I had been following Jenna’s blog for about a year and enjoying her quest for a few acres of farmland on which to establish herself, her dogs, chickens, ducks etc, and quietly applauding her grit and determination.
At the same time I had been slowly building an investment portfolio of loans through Kiva, despite misgivings about the sustainability of some of the projects funded.
Mainly I had been concentrating on Africa and on women who were responsible for the future of children and grandchildren. I had been strongly influenced by Canada’s Stephen Lewis an advocate for both AIDS funding and the African grandma’s who were shouldering the burden of raising children orphaned by AIDS. So the concept of microloans to enable women for the first time to access funding for their business and agricultural pursuits struck home.
I knew that if I had had access to microfunding twenty or thirty years ago my future might have been very different.
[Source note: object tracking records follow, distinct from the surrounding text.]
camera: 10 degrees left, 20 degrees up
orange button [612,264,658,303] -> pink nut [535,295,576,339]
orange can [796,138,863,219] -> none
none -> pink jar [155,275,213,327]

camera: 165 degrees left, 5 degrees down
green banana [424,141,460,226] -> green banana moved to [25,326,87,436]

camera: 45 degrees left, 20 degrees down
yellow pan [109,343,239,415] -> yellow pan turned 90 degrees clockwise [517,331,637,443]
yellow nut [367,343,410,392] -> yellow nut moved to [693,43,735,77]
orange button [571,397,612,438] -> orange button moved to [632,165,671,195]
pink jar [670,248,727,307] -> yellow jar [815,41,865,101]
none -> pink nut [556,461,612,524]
When Jenna announced her plans to purchase a half dozen blackface sheep and form a CSA (community supported agriculture) cooperative through which to market her wool, I came right on board. In my view it makes a great deal of sense to receive your money upfront with which to finance your ongoing operation rather than seeking a bank line of credit (with its attendant control issues) and paying interest for the privilege of lining someone else’s pockets. Right now, the less we rely on and submit to the control of banks the better we will be…. After viewing the recent meltdowns in the US, Iceland and elsewhere.
To make a long story short, just before Christmas I received Jenna’s preliminary packet of info and wool from Maude and other 4-legged friends and the other night I wound some and chose a pattern I had enjoyed making up twice before – a funky, folky hat with huge tassels, designed by NavIne, I must say I am enjoying using this lovely soft wool, and that it knits up into an elastic, warm, yet lacy fabric. I think all Cold Antler Farm’s other CSA members will be as enchanted by it as I am.
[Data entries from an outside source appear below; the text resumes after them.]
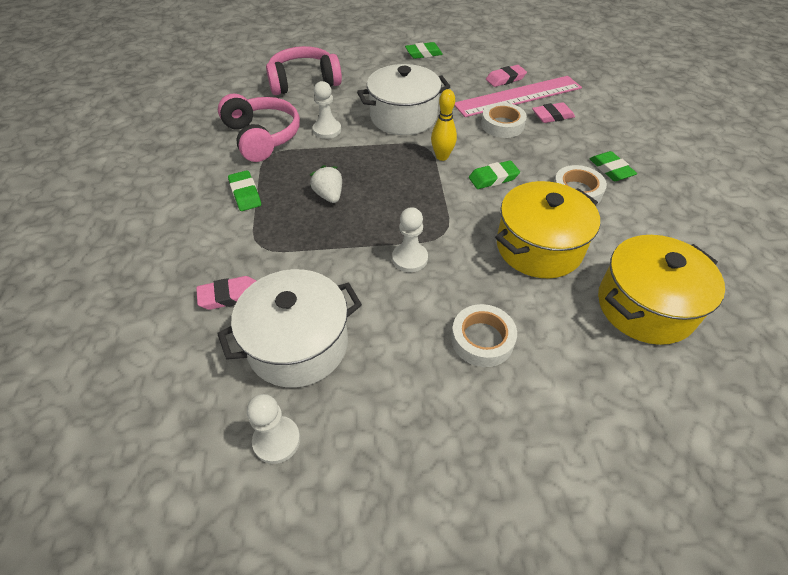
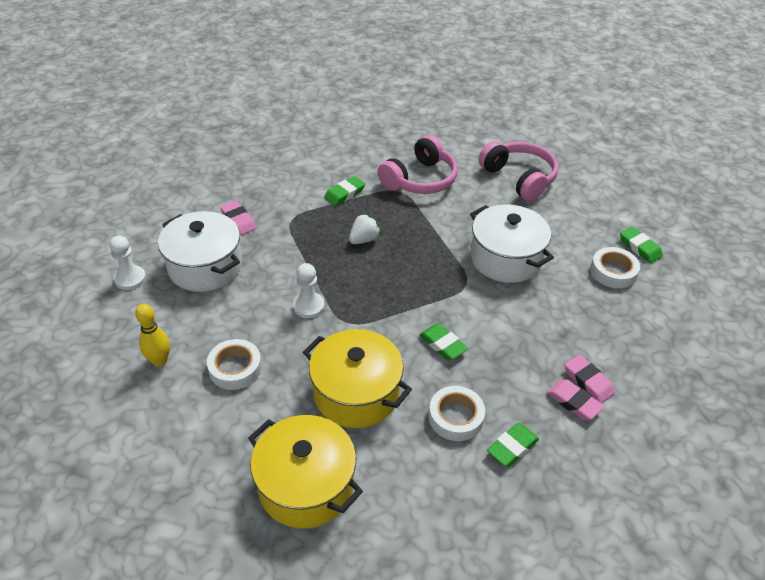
camera: 70 degrees right, 5 degrees down
white pawn [313,81,341,139] -> none
yellow bowling pin [431,89,457,161] -> yellow bowling pin moved to [135,304,170,367]
pink ruler [454,76,582,117] -> none
white tape [481,103,527,138] -> white tape moved to [590,247,640,288]
pink eraser [486,65,527,87] -> pink eraser moved to [547,379,604,420]

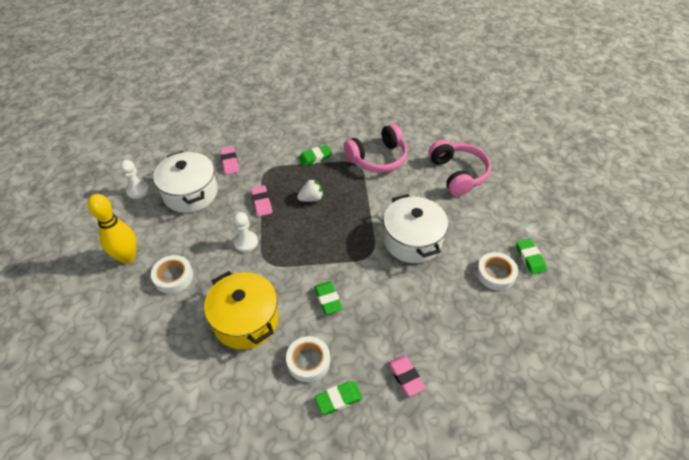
camera: 20 degrees right, 5 degrees up
yellow bowling pin [135,304,170,367] -> yellow bowling pin [88,194,137,264], size x1.53
yellow pot [248,415,363,528] -> none
pink eraser [564,355,615,403] -> pink eraser moved to [251,185,272,216]

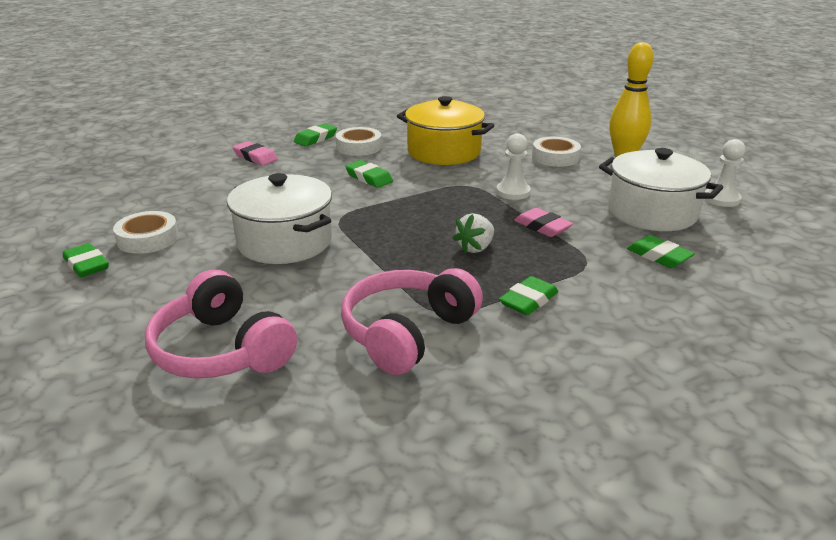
camera: 155 degrees right, 20 degrees down
pink eraser [220,147,239,174] -> green eraser [627,235,695,268]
I can hardly wait to receive next summer’s installment of skeins and roving – I see thrummed mittens, a traditional New England and Atlantic Canadian concept using roving knit into the inside of mittens to provide loads of insulation for cold days. As I say, I can hardly wait!
Jenna’s prices, from what I can see by cruising the web, are realistic for the quality of wool on offer. Now I need to learn how to dye wool! Perhaps even to spin! Being able to knit is not enough……
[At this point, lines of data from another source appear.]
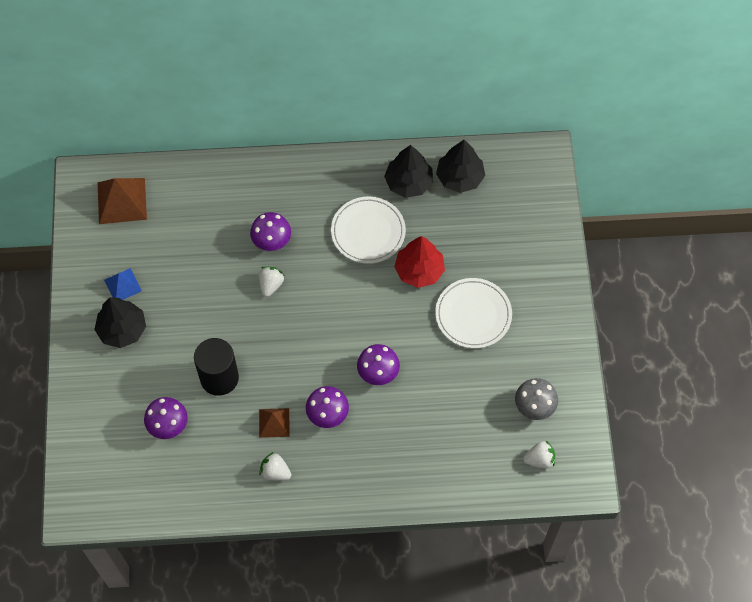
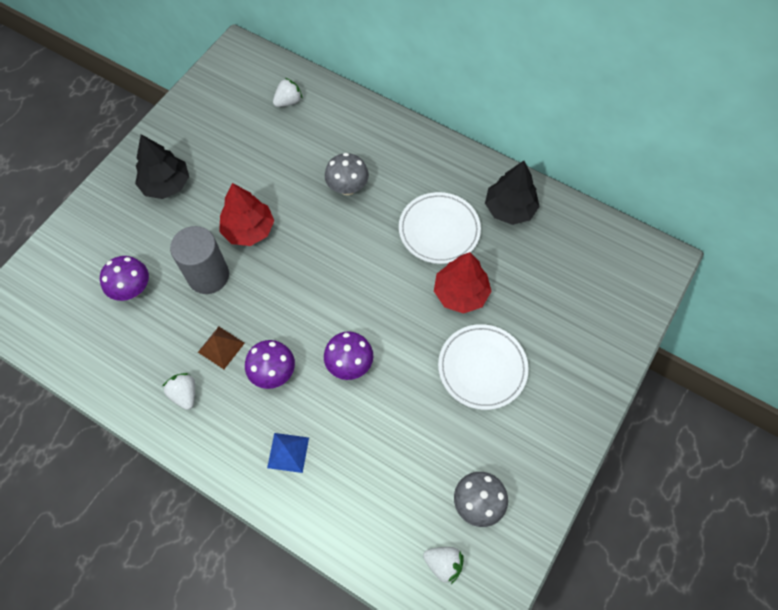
camera: 35 degrees right, 0 degrees up
brown pyramid [98,178,147,224] -> none
blue pyramid [104,268,142,300] -> blue pyramid moved to [267,433,309,473]
black cylinder [194,338,239,396] -> grey cylinder [170,226,229,294]
purple mushroom [250,212,291,251] -> grey mushroom [325,153,369,195]
white strawberry [259,267,284,297] -> white strawberry moved to [273,78,303,107]
black tree [436,140,485,193] -> none
none -> red tree [219,183,274,246]

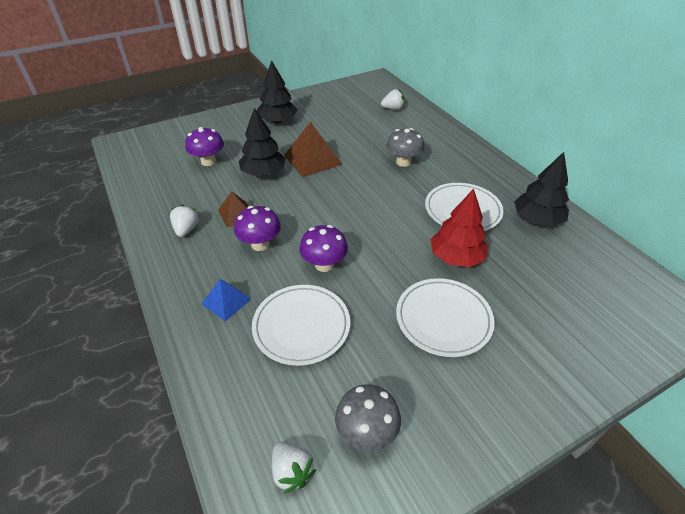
camera: 30 degrees right, 20 degrees down
grey cylinder [170,226,229,294] -> black tree [238,108,286,176]
red tree [219,183,274,246] -> brown pyramid [284,122,342,177]
none -> white plate [252,285,350,366]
Attached is a picture of the hat I made with Jenna’s first wool CSA installment. Who to give it to? What would be more appropriate than to send it off to Jenna in appreciation of her grit and determination in developing a flock to help support her small hill farm? Perhaps she will use it to publicize her products when she appears at farmers markets.
I can hardly wait for the really big installment of wool to arrive – what will I knit with it? I’m busy scanning the internet and collecting patterns to help me decide.
Thank you Jenna for re-introducing me to knitting with wool, rather than blends and acrylic fibres.